## Set task
Retype the entries below line for line, matching every character, and omit the pictures.

* START Data shown *

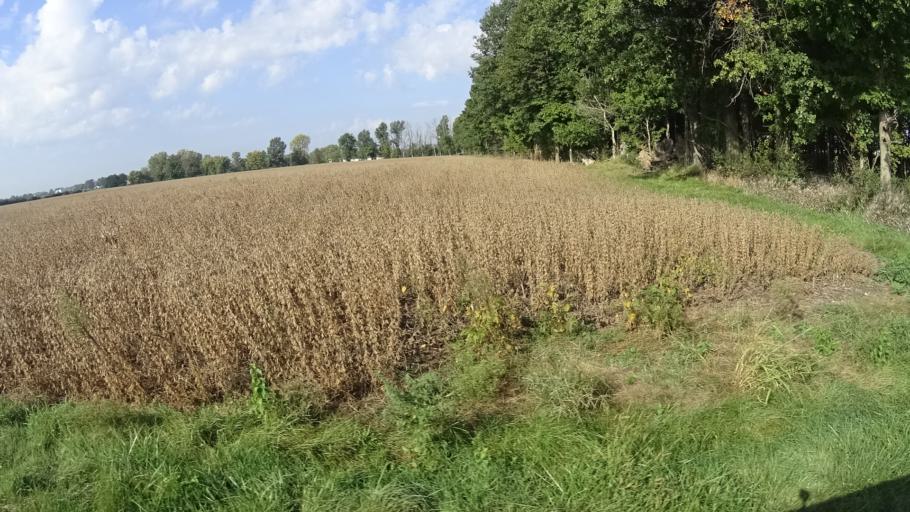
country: US
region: Indiana
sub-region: Madison County
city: Ingalls
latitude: 39.9951
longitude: -85.8243
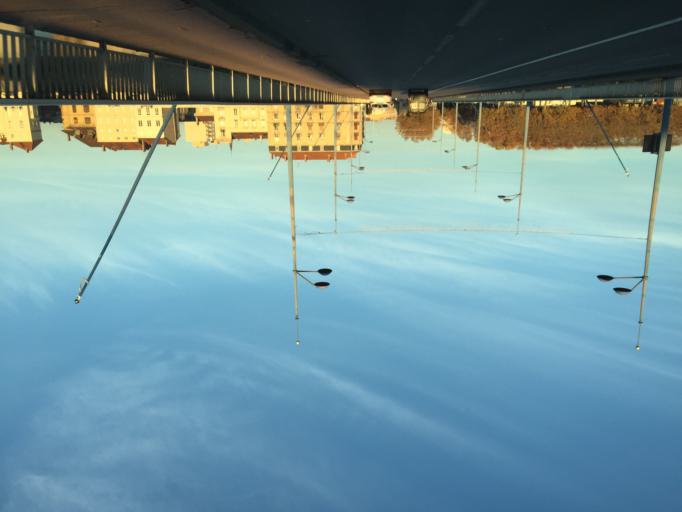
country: FR
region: Rhone-Alpes
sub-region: Departement de la Loire
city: Le Coteau
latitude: 46.0319
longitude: 4.0820
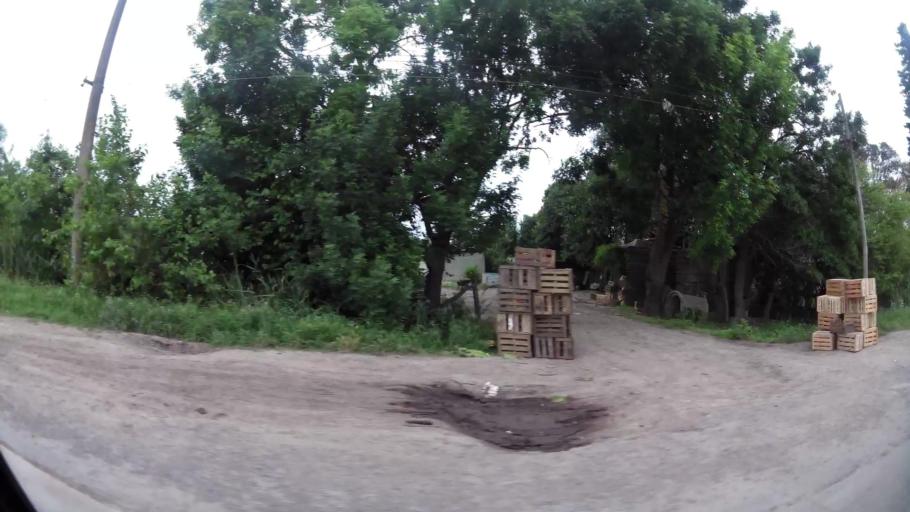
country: AR
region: Buenos Aires
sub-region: Partido de La Plata
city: La Plata
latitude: -35.0286
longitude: -58.0847
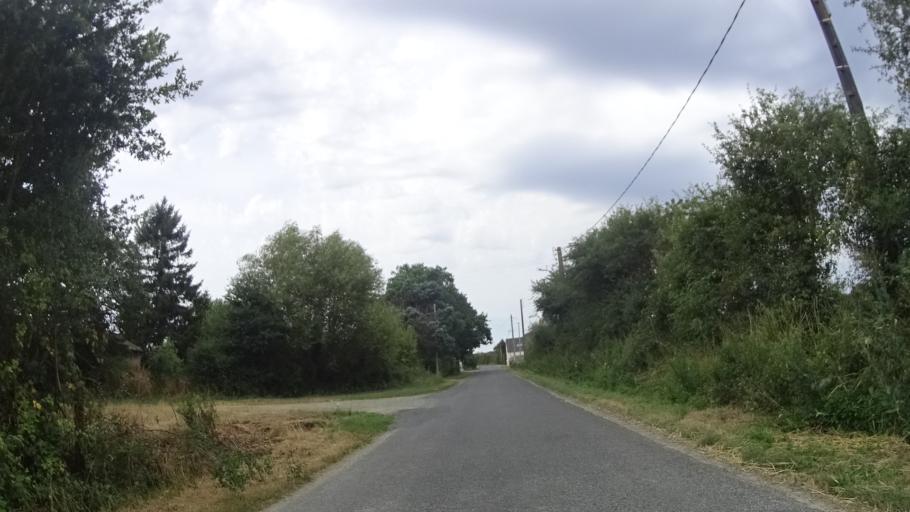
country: FR
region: Pays de la Loire
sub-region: Departement de la Loire-Atlantique
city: Fay-de-Bretagne
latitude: 47.4238
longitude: -1.7583
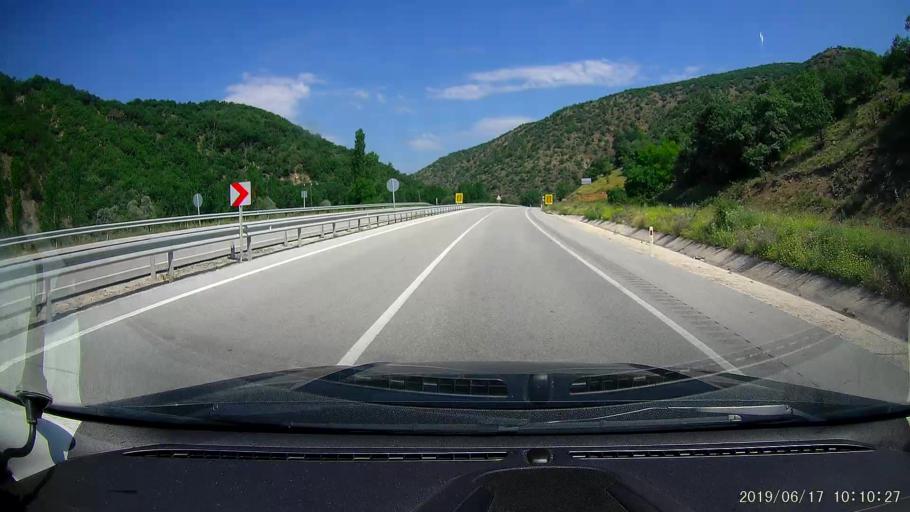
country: TR
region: Amasya
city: Saraycik
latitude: 40.9619
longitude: 35.0989
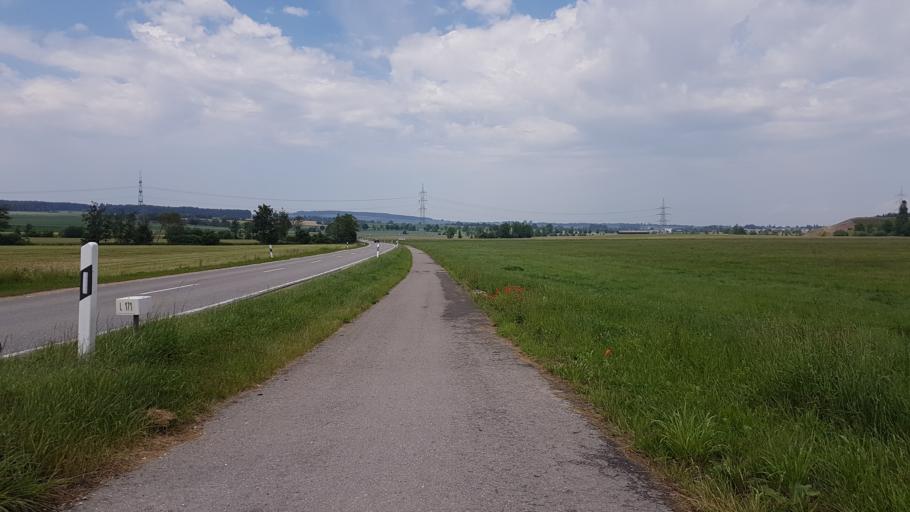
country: DE
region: Baden-Wuerttemberg
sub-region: Freiburg Region
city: Hufingen
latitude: 47.8986
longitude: 8.4873
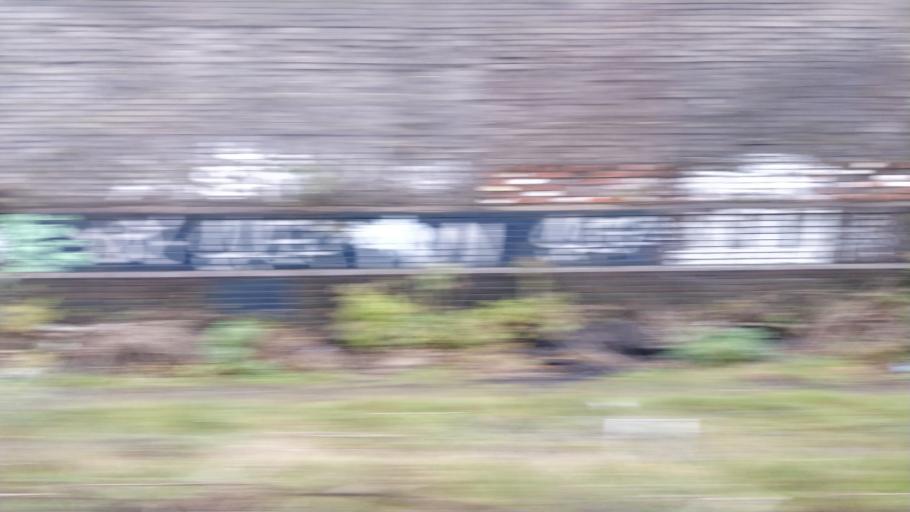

* END Data shown *

## Solution
country: US
region: Indiana
sub-region: Madison County
city: Ingalls
latitude: 39.9951
longitude: -85.8243
country: FR
region: Rhone-Alpes
sub-region: Departement de la Loire
city: Le Coteau
latitude: 46.0319
longitude: 4.0820
country: AR
region: Buenos Aires
sub-region: Partido de La Plata
city: La Plata
latitude: -35.0286
longitude: -58.0847
country: FR
region: Pays de la Loire
sub-region: Departement de la Loire-Atlantique
city: Fay-de-Bretagne
latitude: 47.4238
longitude: -1.7583
country: TR
region: Amasya
city: Saraycik
latitude: 40.9619
longitude: 35.0989
country: DE
region: Baden-Wuerttemberg
sub-region: Freiburg Region
city: Hufingen
latitude: 47.8986
longitude: 8.4873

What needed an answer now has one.